Im Repräsentantenhaus dürften die Blauen (die Demokraten) Trump fortan das Leben schwermachen, sie haben nunmehr die Mittel dazu. Vorbei die Zeit, in der sie zwar protestieren, aber im Grunde nur ohnmächtig zuschauen konnten. In den Ausschüssen der Kammer werden im Jänner ausnahmslos Demokraten den Vorsitz übernehmen, was bedeutet, dass sie Untersuchungen einleiten können, die den Präsidenten womöglich in Verlegenheit bringen. Beispielsweise können sie die Herausgabe der Steuererklärungen erzwingen, die offenzulegen Trump sich entgegen allen Normen bislang geweigert hat. Sie können Interessenkonflikte ebenso zum Thema machen wie etwaige Finanztricks des einstigen Immobilienmoguls.

Gewinner Robert Mueller

Zu den Gewinnern des Votums gehört auch Robert Mueller, der Sonderermittler in der Russland-Affäre: Trump hatte mehrmals gedroht, ihn zu feuern; ob ernsthaft oder eher hoch pokernd, vermag kein Außenstehender zu beurteilen. Nun steht es in der Macht der Demokraten, Muellers Entlassung von vornherein zu unterbinden.

Für drei Senatoren in den Reihen der Blauen wurde es indes eine gallebittere Nacht. Claire McCaskill, 2007 mit der Euphorie um Barack Obama in den Senat eingezogen, musste die ernüchternde Erfahrung machen, dass man in Trump-Country im Herbst 2018 noch immer auf verlorenem Posten steht, wenn Trump seine Anhängerschaft im ländlichen Raum mobilisiert. Der Präsident war in der Endphase des Wahlkampfs gleich zweimal nach Missouri geflogen, um die Trommel für McCaskills Rivalen Josh Hawley zu rühren – der dann auch prompt gewann.

Kein texanisches Wunder

In Indiana verlor Joe Donnelly, in North Dakota Heidi Heitkamp gegen republikanische Widersacher. Vor wenigen Wochen stimmte Heitkamp gegen Brett Kavanaugh, Trumps Kandidaten fürs Oberste Gericht, nachdem die Psychologieprofessorin Christine Blasey Ford geschildert hatte, wie Kavanaugh sie im Teenageralter zu vergewaltigen versuchte. Heitkamp wusste, dass sie damit im konservativen North Dakota ein Risiko einging. Sie habe es dennoch getan, weil sie auch künftig ruhigen Gewissens in den Spiegel schauen wolle, begründete sie ihren Schritt.

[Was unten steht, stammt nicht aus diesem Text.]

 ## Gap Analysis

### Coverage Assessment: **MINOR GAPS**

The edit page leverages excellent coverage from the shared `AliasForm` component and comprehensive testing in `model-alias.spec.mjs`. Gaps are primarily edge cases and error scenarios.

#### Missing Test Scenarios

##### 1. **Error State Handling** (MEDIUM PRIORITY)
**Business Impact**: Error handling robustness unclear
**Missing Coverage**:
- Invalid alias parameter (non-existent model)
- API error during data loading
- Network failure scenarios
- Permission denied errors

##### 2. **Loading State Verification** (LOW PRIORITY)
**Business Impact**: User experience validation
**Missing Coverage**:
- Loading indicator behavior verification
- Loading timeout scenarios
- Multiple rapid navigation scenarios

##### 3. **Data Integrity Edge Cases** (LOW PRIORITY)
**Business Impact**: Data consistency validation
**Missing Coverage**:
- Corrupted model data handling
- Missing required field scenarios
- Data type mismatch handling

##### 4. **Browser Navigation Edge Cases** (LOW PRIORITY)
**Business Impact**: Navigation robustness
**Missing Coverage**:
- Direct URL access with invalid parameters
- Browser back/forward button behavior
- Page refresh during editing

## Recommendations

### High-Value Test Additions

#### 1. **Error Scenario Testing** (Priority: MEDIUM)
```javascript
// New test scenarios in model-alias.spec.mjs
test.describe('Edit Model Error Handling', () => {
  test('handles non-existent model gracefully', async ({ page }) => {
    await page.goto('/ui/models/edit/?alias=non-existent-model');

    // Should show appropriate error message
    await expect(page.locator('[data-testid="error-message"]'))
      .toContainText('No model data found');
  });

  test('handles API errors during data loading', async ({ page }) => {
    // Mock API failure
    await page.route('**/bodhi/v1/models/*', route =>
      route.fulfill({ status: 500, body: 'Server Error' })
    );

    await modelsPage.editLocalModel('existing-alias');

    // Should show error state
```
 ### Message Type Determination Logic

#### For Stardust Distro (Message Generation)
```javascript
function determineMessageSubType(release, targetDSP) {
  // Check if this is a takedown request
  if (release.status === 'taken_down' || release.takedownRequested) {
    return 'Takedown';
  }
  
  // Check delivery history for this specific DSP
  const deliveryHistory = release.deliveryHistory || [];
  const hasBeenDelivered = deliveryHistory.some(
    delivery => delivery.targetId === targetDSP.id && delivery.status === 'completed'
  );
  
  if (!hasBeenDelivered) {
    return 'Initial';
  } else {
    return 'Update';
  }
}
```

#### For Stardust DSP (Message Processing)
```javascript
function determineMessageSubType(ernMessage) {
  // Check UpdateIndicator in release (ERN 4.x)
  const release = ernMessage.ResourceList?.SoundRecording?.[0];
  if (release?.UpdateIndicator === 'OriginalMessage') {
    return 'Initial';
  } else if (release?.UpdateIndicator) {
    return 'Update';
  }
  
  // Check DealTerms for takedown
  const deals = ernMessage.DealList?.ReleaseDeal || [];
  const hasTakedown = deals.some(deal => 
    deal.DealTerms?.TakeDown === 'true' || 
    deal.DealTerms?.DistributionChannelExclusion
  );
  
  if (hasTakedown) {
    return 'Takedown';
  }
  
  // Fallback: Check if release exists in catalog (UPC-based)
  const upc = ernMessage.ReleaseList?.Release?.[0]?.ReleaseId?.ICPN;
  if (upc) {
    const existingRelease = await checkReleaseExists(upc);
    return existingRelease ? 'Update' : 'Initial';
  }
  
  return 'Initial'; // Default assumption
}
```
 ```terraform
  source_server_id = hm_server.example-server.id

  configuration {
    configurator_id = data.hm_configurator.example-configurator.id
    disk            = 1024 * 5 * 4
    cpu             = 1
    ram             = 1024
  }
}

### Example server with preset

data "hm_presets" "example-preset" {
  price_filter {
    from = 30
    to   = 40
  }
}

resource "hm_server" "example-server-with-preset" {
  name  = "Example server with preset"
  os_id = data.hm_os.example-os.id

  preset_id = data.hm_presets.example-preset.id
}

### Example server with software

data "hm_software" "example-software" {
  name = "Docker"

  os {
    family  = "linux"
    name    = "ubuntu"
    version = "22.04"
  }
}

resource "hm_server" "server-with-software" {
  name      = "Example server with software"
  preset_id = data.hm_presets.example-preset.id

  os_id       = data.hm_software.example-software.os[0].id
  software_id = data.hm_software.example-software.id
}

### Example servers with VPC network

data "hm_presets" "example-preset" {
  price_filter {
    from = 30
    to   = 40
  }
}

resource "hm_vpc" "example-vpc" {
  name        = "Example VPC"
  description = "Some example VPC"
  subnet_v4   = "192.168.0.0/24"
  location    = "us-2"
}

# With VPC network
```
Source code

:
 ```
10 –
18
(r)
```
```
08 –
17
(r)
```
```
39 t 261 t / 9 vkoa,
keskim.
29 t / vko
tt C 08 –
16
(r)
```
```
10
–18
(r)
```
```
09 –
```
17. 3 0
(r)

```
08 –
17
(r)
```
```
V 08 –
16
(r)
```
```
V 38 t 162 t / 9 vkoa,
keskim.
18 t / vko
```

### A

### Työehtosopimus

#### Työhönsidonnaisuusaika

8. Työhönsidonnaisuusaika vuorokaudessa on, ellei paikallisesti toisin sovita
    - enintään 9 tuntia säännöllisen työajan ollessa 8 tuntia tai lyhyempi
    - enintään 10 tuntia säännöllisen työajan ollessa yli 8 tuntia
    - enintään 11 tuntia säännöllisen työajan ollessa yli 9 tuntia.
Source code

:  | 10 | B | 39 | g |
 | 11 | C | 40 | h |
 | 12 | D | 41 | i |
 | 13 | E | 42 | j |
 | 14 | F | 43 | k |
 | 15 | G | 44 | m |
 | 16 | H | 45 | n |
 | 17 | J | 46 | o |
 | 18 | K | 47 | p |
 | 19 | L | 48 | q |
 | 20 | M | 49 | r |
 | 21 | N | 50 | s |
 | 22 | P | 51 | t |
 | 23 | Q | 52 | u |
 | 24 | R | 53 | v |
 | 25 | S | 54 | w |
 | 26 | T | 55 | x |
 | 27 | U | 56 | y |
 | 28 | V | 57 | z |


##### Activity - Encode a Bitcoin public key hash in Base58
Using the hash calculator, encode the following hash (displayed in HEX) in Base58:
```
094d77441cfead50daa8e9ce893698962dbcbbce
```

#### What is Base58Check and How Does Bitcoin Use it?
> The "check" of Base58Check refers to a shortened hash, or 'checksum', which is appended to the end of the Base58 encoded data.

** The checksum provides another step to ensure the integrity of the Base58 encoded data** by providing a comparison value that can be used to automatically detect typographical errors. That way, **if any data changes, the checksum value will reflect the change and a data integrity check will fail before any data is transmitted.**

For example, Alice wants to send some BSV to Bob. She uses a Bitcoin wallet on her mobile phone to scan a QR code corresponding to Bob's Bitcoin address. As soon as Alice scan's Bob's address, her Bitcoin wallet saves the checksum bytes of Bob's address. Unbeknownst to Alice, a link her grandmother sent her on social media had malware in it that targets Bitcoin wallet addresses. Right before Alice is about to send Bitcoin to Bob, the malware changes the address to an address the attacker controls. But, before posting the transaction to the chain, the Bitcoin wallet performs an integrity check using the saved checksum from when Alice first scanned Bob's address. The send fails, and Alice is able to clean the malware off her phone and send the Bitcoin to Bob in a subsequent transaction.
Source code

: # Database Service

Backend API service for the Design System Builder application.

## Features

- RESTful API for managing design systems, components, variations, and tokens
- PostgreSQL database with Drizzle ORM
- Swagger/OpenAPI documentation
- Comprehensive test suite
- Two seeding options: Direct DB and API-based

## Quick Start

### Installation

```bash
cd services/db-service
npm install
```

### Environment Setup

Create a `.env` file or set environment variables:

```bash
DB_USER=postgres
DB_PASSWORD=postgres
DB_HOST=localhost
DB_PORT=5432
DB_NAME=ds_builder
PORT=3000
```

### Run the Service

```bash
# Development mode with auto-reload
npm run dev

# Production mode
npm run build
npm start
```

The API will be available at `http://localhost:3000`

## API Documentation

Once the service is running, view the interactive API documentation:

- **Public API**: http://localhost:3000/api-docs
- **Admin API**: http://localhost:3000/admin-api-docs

In Tennessee sah der einstige Gouverneur Phil Bredesen keinen Stich gegen Marsha Blackburn, eine der frühesten und treuesten Anhängerinnen Trumps. In Texas, nicht unbedingt Trump-Country, wohl aber eine Hochburg der Konservativen, lieferte Beto O'Rourke, der wohl charismatischste Hoffnungsträger der Blauen, dem Amtsinhaber Ted Cruz zwar ein denkbar hartes Rennen, ein texanisches Wunder aber ist ausgeblieben.

Vor drei Jahrzehnten haben die Demokraten dort zum letzten Mal ein Senatsmandat errungen. Das könnte sich nächstes Mal ändern, so wie auch der gesamte Senat in die Hände der Blauen übergehen könnte. Jedenfalls hat O'Rourke ein solches Szenario auch in der Stunde der Niederlage mit charakteristischem Optimismus beschworen. "Ich bin inspiriert", sagte er, "ich habe so viel Hoffnung, wie ich sie in meinem Leben nie hatte." (Frank Herrmann aus Washington, 7.11.2018).